Jarrod laughed. “A fine pair of guardian angels we turn out to be.”
“At least we have a plan,” Colin said.
“Are you certain?” Jarrod asked. “Because I disagree. I believe that all we have is an inkling of what we should do and no idea how to go about it.”
“We don’t have the details.” Colin dismissed Jarrod’s argument. “But we have a plan.” He thought for a moment. “Part of the problem is that she’s alone at Abernathy Manor.”
“All alone with a full-time staff of sixty,” Jarrod snorted. “You’re a fine one to talk,” Colin reproved. “Until you started working for Grant, you’d never been alone a day in your life.”
“That’s true,” Jarrod admitted. “I had, however, been alone in a room—once.”
Colin laughed at Jarrod’s joke.
It was
no secret that the Marquess of Shepherdston had been born with a longer silver spoon in his mouth than most of his peers.
What was remarkable was that he had finally learned to joke about it.
Jarrod had grown up surrounded by wealth and luxury and a half a dozen households full of doting servants. And as the heir to a vast fortune, he had never wanted for anything—except parental affection.
Colin and Griff had learned to overlook Jarrod’s arrogance and many of his increasingly cynical views of marriage over the years, because Jarrod had been brought into the world by parents who cared no more for him that they did yesterday’s scraps.
Theirs had been a marriage of state, an alliance of two important families and Lord and Lady Shepherdston had despised the sight of one another—from the day they met until the day Lord Shepherdston died—and beyond.
Unfortunately for Jarrod, his loss of parental regard had been more than compensated by false regard, provided by a succession of sycophants and playmates his parents hired to keep him entertained and out of mischief. Colin and Griff had been Jarrod’s first real friends. The first acquaintances he’d ever met who didn’t give a rip about his name, his title, or his fortune.
Jarrod’s lofty birthright hadn’t mattered a whit to Griff because Griff was secure in his own birthright. He was secure in his parents’ love and in the position to which he was heir.
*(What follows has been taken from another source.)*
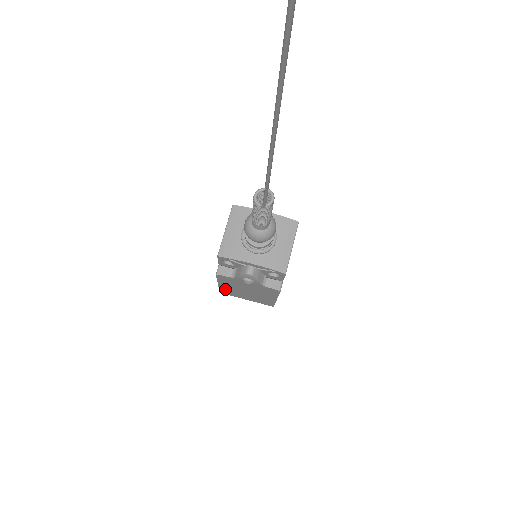
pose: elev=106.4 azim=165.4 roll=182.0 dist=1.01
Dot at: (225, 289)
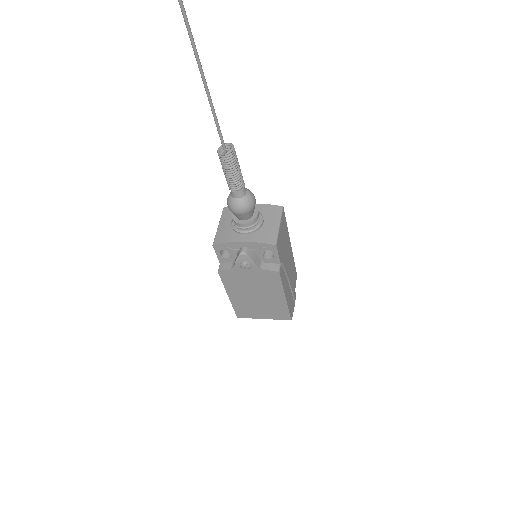
Dot at: (238, 304)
And Colin had simply disregarded Jarrod’s status and regarded the boy, first as an unworthy adversary and then as a friend because, although Colin had no real money, he had charm and intelligence and prospects. Colin was Scottish. His ancestors had spent centuries learning to survive and thrive in the Sassenach world, and he was the beneficiary of that training.